PopupMaster : Statusbar icon for managing popup windows. Who really likes popups, anyways?

ShowIP : Shows the IP address of the current page on the statusbar, with options for doing a whois lookup and so forth.

TabScope : Shows a mini-preview of tabs on mouseover, with navigation (forward, back, refresh, close) buttons. Can slow down navigation if you have many old (i.e. cached to disk) tabs open.

TamperData : Very useful Sidebar window for viewing and modifying CGI parametersand HTTP headers.

Torbutton : Statusbar icon to toggle Tor for the paranoid. Requires tor and iproxy to be installed.

Torrent Finder Toolbar : If you like torrents (of course no-one does), you'll love this.

TrackMeNot : A curious tool for the paranoid that attempts to fight search engine profiling by generating random search requests from your browser. Incorrect settings will slow down your browsing.

URL Link : Context menu item that opens selected text (presumably a URL) in a new tab. Good for plaintext files and websites who forgot to wrap their links in A tags.

UrlParams : Similar to TamperData. This shows the CGI parameters (GET and POST) for the current page in the sidebar, while TamperData is used to set parameters for pages you are about to surf to. Run them side-by-side to see the difference.

View Source Chart : Displays the HTML source of a web page in easy-to-read 'chart' form. Has to be seen to be believed.

Web Developer : The most useful add-on for dealing with annoying sites or developing web pages. Provides a toolbar with menus for manipulating web page images, stylesheets, cookies and forms, as well as for viewing details of the underlying HTML. Highly recommended.

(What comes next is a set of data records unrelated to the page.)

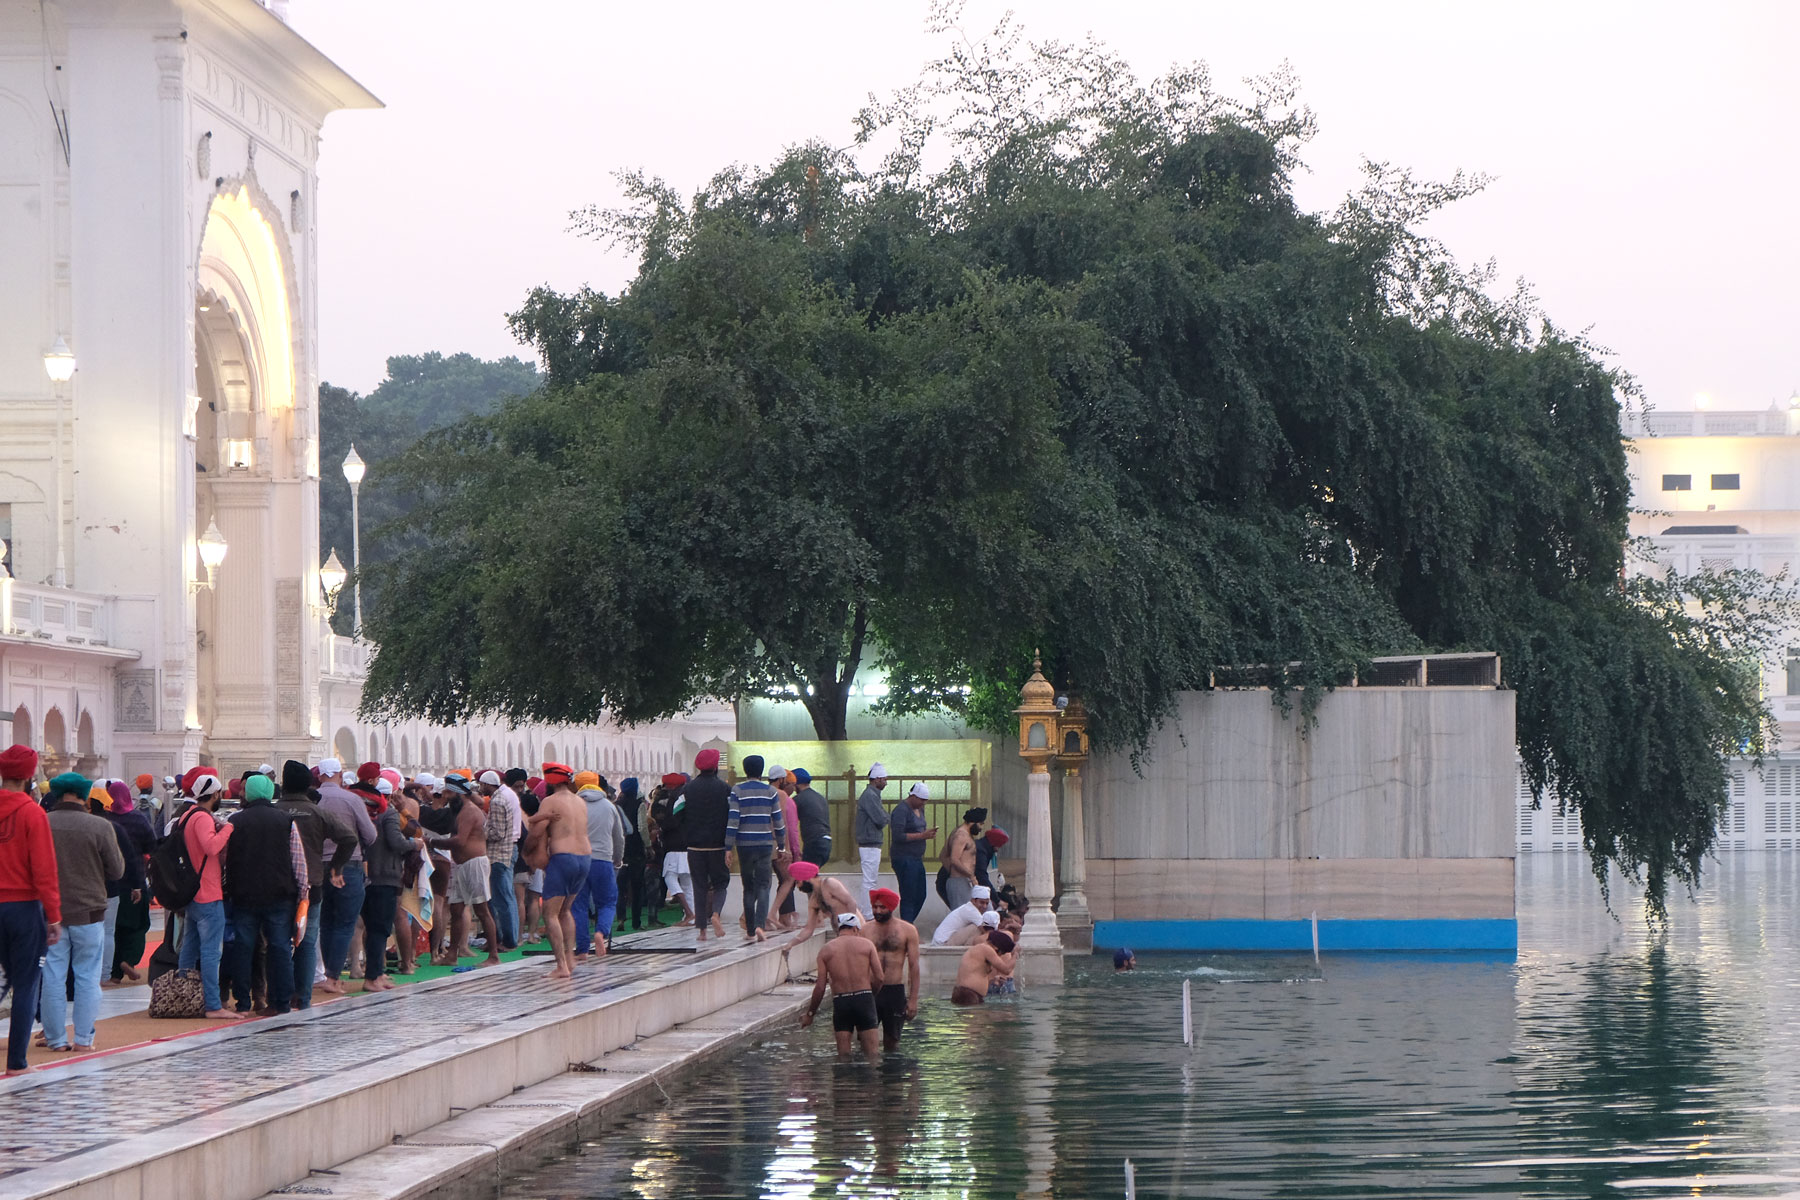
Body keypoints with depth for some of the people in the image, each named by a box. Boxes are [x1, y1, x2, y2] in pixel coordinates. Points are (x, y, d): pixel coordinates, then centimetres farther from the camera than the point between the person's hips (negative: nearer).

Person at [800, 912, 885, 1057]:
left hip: (840, 1001, 1)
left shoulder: (826, 950, 6)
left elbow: (820, 986, 3)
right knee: (871, 1052, 3)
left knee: (844, 1054, 6)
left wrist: (810, 1013, 13)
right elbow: (879, 978, 0)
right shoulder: (866, 944, 4)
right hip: (864, 998, -1)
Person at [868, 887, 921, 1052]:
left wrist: (913, 999, -3)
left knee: (892, 1042, 5)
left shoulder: (907, 930, 3)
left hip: (896, 991, 0)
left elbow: (913, 966, 3)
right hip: (870, 990, 0)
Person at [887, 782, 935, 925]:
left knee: (920, 896, 10)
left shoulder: (919, 809, 15)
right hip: (903, 859, -9)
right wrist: (922, 835, -21)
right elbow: (898, 836, -22)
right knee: (908, 898, -8)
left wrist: (929, 833, 3)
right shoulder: (901, 810, -14)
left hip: (916, 859, 9)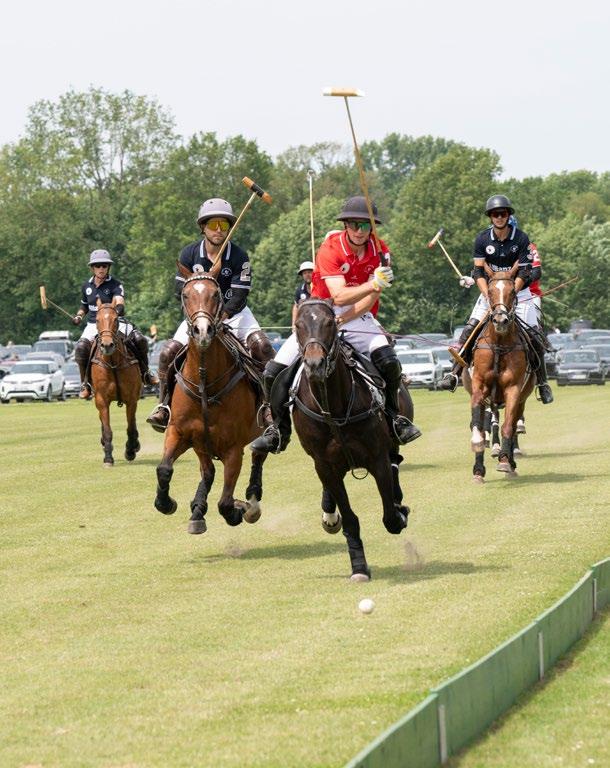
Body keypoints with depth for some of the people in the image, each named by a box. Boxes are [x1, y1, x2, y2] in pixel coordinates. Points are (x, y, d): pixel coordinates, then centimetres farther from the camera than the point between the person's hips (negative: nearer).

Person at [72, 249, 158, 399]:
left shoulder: (115, 284, -3)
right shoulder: (87, 286, 9)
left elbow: (119, 300, -22)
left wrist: (119, 307, -45)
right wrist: (78, 316, 5)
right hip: (93, 324, 2)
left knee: (139, 339, -24)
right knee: (81, 347, -29)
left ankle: (144, 373, 0)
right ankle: (85, 384, -14)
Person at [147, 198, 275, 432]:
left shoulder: (239, 256, -14)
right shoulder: (190, 254, -8)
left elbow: (239, 298, -17)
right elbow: (181, 293, -9)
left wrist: (219, 317, -28)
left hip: (233, 312, -2)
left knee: (262, 346, -25)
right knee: (169, 352, -14)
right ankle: (164, 407, -1)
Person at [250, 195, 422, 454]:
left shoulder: (380, 252, -8)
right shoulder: (330, 250, -17)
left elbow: (369, 301, -12)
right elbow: (339, 296, -29)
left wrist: (340, 321, -25)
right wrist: (371, 285, -44)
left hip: (358, 317, 1)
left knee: (388, 362, -29)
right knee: (274, 373, -12)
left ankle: (394, 418, -4)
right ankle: (279, 430, 11)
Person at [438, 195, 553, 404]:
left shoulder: (521, 239, -12)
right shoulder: (483, 239, -6)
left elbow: (523, 273, -13)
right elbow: (478, 271, -7)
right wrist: (489, 296, -20)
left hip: (518, 292, -2)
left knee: (534, 337, -9)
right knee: (469, 330, -14)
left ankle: (542, 382, 3)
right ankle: (454, 375, -16)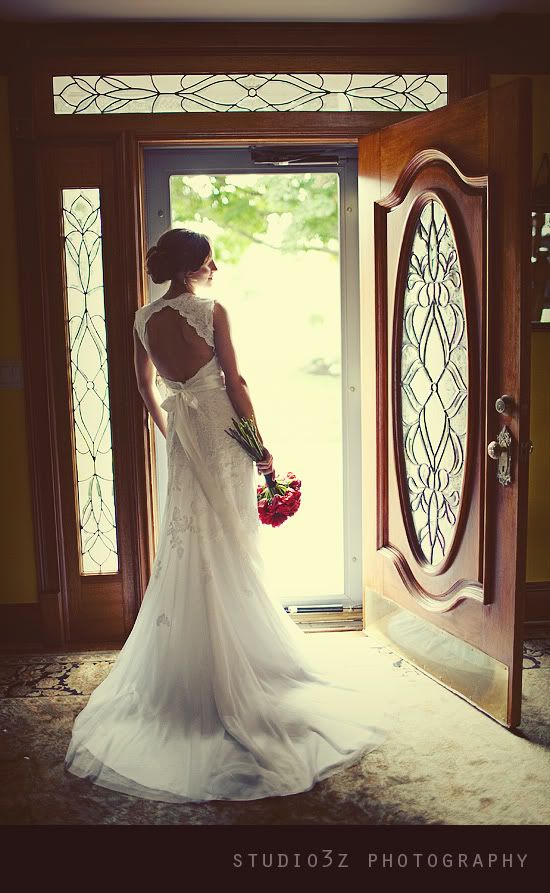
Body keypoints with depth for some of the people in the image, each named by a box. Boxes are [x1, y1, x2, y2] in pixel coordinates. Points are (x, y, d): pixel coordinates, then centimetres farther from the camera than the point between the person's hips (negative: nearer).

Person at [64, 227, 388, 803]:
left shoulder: (143, 319, 3)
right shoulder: (212, 311, -13)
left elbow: (146, 386, 14)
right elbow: (234, 383, -13)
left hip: (181, 432, 5)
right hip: (221, 429, -5)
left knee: (187, 543, 13)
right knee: (230, 545, 5)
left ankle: (187, 664, 21)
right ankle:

Zotero : Tool for academics, though it is useful for anyone doing online research. Provides a catalogue for saving and annotating (instead of just bookmarking) web pages, emails, files, etc.

Obviously this selection will be overkill for most people (how many paranoid developers with a research background are out there, anyways?). If for nothing else, install all of these to really test how poorly ffox can be made to run on your system.